=== Landmark coordinate records ===

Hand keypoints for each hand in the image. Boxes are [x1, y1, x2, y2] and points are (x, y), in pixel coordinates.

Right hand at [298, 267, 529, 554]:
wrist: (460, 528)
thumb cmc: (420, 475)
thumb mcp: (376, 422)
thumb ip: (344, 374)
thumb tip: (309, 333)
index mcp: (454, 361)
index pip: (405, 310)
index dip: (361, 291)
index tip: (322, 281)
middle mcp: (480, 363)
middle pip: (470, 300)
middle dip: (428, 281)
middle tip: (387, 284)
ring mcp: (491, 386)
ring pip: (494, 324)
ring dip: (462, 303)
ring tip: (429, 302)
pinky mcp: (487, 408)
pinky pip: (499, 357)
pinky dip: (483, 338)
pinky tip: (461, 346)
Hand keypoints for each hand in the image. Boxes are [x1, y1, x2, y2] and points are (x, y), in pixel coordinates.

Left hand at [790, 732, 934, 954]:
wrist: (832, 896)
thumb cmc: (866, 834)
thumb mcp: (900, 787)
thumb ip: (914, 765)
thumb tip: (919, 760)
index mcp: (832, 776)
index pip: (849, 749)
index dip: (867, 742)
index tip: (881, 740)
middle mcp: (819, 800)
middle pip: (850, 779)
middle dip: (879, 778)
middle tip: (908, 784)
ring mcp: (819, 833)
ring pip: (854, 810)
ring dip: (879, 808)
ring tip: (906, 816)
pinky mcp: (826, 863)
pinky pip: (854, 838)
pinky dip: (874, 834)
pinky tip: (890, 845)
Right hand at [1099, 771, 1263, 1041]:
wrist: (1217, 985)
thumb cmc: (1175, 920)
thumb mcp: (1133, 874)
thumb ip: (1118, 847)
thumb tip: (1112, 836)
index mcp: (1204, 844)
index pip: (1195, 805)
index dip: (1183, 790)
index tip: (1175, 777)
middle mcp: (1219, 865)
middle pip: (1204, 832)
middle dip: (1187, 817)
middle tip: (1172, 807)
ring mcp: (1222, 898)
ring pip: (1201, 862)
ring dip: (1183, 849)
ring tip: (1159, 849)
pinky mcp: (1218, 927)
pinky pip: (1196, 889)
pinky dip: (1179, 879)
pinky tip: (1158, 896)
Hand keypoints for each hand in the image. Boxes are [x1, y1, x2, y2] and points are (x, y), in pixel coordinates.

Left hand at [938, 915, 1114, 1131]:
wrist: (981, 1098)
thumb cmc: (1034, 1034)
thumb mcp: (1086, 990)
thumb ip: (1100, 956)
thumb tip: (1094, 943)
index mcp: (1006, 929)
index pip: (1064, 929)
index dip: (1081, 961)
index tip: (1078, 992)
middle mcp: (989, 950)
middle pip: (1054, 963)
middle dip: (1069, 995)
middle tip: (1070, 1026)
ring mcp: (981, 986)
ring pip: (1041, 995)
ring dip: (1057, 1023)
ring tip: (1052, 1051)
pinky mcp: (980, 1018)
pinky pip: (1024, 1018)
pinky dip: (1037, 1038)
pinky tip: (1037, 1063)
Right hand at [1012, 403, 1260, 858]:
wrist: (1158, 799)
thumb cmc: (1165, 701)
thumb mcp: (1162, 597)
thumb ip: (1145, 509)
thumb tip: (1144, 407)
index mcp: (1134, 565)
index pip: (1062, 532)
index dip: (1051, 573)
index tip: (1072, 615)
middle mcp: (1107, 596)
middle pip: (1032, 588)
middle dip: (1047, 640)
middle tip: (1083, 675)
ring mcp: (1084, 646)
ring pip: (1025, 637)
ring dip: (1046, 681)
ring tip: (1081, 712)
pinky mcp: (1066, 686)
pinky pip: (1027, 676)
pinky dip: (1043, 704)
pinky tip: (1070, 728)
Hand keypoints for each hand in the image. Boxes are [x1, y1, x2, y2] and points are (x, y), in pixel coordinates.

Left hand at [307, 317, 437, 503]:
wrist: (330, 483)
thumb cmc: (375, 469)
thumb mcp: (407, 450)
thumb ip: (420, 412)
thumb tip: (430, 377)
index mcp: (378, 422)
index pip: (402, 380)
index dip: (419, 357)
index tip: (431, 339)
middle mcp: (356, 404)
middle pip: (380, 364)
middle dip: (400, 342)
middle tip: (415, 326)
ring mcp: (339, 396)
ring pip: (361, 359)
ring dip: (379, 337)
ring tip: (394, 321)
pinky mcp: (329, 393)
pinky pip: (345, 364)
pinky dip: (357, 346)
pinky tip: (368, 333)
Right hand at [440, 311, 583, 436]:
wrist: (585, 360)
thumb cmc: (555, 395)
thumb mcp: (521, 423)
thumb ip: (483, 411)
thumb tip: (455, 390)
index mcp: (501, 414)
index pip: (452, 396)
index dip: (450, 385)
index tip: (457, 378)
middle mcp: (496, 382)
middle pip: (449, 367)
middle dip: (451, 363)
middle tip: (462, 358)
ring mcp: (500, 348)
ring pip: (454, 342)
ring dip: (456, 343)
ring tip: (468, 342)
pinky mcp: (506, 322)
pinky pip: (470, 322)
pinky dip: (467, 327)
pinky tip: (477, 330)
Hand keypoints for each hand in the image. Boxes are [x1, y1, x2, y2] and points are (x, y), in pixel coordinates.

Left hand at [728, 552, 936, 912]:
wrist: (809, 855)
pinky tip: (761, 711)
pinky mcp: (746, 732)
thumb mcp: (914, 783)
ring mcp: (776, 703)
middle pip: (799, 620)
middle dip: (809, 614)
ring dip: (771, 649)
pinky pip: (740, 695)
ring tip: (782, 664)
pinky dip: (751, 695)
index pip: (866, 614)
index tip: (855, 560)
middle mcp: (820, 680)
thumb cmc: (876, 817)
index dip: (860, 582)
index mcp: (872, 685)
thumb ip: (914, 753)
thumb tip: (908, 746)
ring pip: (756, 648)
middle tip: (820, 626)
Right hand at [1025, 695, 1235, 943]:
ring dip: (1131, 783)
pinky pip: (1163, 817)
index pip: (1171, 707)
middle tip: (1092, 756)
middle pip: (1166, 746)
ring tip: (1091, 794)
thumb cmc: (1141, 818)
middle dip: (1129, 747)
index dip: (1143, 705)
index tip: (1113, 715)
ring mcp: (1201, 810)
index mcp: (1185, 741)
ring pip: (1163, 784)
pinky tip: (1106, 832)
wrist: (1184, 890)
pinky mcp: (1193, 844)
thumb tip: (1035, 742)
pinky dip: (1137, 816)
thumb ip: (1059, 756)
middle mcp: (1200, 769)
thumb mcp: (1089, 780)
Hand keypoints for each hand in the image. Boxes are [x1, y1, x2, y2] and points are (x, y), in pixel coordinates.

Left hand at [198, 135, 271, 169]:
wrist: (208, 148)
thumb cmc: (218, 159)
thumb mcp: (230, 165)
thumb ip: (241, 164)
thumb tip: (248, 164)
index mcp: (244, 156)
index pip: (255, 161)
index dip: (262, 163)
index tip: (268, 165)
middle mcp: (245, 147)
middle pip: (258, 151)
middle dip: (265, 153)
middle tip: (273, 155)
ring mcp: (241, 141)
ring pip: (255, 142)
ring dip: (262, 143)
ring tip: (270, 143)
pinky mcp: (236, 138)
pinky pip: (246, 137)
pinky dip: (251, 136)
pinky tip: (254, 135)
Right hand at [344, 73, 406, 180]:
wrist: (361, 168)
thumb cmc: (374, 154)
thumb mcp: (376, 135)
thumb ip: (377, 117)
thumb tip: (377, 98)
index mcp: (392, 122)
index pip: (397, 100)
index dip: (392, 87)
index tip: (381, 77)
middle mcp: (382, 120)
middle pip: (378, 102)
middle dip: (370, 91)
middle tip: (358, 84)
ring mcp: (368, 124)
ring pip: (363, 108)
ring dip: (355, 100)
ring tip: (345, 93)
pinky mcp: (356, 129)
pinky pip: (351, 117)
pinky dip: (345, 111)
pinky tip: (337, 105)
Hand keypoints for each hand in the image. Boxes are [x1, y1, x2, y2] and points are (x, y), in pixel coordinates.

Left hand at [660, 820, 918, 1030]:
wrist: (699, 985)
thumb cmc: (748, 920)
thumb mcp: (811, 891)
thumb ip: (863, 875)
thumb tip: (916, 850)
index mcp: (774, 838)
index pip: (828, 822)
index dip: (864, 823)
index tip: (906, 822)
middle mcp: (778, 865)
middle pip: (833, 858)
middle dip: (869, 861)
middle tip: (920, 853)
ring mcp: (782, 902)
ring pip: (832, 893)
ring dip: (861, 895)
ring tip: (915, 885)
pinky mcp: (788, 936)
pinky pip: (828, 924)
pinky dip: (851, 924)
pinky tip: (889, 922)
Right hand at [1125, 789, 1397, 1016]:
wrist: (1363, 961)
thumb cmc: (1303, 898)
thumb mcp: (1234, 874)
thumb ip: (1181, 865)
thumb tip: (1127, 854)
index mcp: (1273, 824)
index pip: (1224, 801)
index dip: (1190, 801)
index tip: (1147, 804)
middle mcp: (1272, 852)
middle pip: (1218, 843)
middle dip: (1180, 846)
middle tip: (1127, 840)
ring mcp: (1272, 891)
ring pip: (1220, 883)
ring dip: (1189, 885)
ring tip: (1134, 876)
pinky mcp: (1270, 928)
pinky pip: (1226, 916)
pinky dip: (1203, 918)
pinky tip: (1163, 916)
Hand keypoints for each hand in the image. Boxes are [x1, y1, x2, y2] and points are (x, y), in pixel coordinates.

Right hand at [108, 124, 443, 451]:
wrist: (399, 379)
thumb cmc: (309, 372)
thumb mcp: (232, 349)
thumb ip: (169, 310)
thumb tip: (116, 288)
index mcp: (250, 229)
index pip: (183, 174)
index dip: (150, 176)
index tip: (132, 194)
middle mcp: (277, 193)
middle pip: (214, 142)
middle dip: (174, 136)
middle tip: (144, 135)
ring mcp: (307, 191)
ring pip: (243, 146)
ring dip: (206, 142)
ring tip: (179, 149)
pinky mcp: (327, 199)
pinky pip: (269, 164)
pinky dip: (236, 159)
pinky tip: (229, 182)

=== Activity ===
Within the data above, the lines from the one with "index dip: (1051, 573)" to the one with "pinky dip: (1043, 704)" must be repeated exactly; no other line belongs in the answer.

=== Exercise answer ===
index dip: (1051, 573)
index tip: (1072, 615)
middle mcp: (1107, 596)
middle pip: (1032, 588)
middle dip: (1047, 640)
middle tip: (1083, 675)
ring mcp: (1084, 646)
ring pip: (1025, 637)
ring dip: (1046, 681)
ring tip: (1081, 712)
pinky mcp: (1066, 686)
pinky pip: (1027, 676)
pinky dip: (1043, 704)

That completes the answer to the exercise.